Após o falecimento de seu mentor artístico e amante Charles, a jovem Jeanine (interpretada por Amanda Seyfried) é contratada para assumir o papel de direção na produção da ópera Salomé. É através da câmera de um iPhone que são registrados os bastidores desta. Apesar do uso supostamente inocente deste dispositivo, o realizador egípcio-canadense Atom Egoyan explora o seu potencial como instrumento de vigilância neste seu novo longa-metragem, Seven Veils, que acaba de estrear na Special Gala da Berlinale.
A construção do espaço cênico tem em conta as contradições da cena artística pós movimento #MeToo, acrescida de forma inegociável dos tais coordenadores de intimidade, mas ainda bastante cética quanto a denuncias de assédio no ambiente de trabalho. Por meio de close-ups longos e duros, o cineasta enquadra a protagonista não só na posição claustrofóbica de líder feminina, que nem as mulheres enxergam como tal (em dado momento, o maestro conduz a orquestra a meio de sua fala), mas também na de artista que precisa barganhar sua visão com aqueles no poder.
O uso de sombras na fotografia do filme é demonstrativo dos obstáculos de ordem burocrática, relacional e psicológica que Jeanine deve subjetivar em forma de arte para conseguir assumir o controle da narrativa: dentro e fora do palco. Estas sombras ganham corpo através das found footage, (outro uso bem articulado de dispositivo) e, em último caso, trazem até nós a presença invisível de Charles.

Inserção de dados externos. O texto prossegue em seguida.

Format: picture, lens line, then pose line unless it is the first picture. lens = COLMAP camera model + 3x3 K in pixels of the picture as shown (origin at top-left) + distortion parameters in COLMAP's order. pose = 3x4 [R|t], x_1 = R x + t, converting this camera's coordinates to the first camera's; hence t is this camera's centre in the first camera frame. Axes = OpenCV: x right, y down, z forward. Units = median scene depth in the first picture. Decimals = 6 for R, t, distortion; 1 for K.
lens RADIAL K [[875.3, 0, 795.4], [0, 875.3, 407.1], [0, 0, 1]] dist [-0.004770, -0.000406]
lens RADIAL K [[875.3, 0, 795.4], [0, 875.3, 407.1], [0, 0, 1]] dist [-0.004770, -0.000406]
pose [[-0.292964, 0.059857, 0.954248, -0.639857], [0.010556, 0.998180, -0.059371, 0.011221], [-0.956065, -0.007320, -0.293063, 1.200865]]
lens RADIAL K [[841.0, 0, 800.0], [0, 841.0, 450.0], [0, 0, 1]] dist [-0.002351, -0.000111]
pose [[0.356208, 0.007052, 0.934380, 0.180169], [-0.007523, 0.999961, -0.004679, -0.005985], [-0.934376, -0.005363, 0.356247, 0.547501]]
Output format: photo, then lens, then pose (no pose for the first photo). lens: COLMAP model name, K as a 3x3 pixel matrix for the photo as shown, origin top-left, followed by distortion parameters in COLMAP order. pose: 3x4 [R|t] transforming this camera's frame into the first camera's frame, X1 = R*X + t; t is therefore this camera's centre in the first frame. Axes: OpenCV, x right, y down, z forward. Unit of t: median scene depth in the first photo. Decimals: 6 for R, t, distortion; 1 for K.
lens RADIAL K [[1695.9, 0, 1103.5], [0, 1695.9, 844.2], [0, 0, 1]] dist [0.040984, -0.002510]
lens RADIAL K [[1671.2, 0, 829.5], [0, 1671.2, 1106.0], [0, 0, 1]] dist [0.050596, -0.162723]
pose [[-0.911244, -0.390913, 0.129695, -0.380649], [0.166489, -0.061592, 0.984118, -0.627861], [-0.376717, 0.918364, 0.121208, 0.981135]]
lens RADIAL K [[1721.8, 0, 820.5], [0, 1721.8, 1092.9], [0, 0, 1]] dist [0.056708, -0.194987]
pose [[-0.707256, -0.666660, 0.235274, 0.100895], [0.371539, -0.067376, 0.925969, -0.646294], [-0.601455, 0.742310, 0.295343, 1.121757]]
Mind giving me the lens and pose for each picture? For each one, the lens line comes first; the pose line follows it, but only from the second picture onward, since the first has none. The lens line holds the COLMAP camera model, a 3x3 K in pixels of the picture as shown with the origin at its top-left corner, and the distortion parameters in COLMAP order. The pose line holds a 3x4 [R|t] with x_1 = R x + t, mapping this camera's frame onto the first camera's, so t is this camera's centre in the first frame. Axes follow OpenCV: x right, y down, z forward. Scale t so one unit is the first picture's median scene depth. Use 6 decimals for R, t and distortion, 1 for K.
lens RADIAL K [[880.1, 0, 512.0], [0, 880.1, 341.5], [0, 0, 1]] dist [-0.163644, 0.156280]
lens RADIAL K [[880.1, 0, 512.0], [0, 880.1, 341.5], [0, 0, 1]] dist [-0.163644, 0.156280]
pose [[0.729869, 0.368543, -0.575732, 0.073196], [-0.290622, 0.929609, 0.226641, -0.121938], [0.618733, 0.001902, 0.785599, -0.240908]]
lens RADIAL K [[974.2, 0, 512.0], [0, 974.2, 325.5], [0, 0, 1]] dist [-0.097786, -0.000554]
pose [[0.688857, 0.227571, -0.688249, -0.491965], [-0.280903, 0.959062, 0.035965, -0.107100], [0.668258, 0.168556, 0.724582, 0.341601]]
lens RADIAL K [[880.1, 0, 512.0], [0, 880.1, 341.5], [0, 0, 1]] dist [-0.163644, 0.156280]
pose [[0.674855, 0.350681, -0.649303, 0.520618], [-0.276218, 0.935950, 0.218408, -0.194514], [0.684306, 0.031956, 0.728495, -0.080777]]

Por mais que não seja dado a catarses e imprima um ritmo irregular na projeção, Egoyan faz uma escolha certeira com sua atriz principal. Seyfried consegue transpor a angústia de um corpo em areia movediça no seu olhar e em cada um dos seus gestos. Além de propor uma visão instigante sobre os fantasmas do processo criativo, o filme se sobressai esteticamente na sequência de dança que o intitula: de certeza uma das mais belas dessa edição do festival.